I'd only allow pure python packages. The script is supposed to run (almost) anywhere…

But when the wheels exist for pretty much any package and platform you're likely to need them for, why restrict yourself?

Because the part that is allowed access to the infernet does not know where it will eventually run and the part where it eventually runs is not allowed to go fetch them from anywhere (well, I could allow it, but that again defeats the purpose of simply running a script if it starts by downloading something).

Bulb

@Bulb said in How to best deal with Python's dying batteries?:

The git repository cannot be checked out where the script should run, so the script needs to be exported from the git repository as preferably a single file that can be executed (on any platform using system python).

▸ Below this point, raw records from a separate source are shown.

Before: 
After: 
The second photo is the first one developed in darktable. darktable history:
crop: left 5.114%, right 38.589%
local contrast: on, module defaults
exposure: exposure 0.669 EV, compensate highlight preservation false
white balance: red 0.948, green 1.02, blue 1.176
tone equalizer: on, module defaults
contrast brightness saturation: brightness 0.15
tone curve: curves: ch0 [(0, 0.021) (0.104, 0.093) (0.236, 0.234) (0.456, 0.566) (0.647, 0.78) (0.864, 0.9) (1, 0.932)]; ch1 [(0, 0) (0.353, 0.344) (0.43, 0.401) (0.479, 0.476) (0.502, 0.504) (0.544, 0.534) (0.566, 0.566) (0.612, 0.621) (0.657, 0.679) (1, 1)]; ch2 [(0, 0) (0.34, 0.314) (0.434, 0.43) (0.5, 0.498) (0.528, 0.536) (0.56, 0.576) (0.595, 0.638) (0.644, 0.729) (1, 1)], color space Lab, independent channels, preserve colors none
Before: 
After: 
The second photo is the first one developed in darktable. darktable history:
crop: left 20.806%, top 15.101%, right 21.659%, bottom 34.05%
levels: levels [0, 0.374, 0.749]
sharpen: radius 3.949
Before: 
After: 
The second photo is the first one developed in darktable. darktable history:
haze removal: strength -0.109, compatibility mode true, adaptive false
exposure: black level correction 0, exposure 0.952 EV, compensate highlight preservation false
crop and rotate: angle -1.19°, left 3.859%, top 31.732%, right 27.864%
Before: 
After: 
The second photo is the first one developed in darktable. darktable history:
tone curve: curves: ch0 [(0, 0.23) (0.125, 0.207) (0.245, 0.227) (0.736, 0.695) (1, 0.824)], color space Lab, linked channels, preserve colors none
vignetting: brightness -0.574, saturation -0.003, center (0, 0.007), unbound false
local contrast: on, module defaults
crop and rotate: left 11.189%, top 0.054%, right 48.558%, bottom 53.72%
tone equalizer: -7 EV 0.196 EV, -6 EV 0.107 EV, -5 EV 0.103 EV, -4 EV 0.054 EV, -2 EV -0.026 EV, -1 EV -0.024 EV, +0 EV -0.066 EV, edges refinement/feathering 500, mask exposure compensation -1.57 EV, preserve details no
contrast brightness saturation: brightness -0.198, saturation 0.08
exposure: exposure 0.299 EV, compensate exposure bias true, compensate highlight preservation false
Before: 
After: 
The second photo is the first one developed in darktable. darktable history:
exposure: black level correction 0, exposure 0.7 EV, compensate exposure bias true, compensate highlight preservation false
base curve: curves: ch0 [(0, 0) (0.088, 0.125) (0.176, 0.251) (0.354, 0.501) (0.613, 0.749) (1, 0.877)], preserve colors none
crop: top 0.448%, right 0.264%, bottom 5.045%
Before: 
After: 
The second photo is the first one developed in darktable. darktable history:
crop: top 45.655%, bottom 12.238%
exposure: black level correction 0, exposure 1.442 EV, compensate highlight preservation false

… I knew I was already looking for something for that once:

pex

that zips up a package with entrypoint and all directories to the zipped bundle python knows how to execute – without bundling also the interpreter itself like py2exe does, so that suits that use-case.

… I'll probably stick to the devcontainer for running from git, I've got that set up anyway.

topspin

@Bulb said in How to best deal with Python's dying batteries?:

pex

Still unsure about what pex does or how it works? Watch this quick lightning talk: WTF is PEX?.

Lightning talk. 16:51.

Bulb

@topspin Yeah, when after 10 seconds it was still playing a jingle, I closed it and went to look at the documentation instead.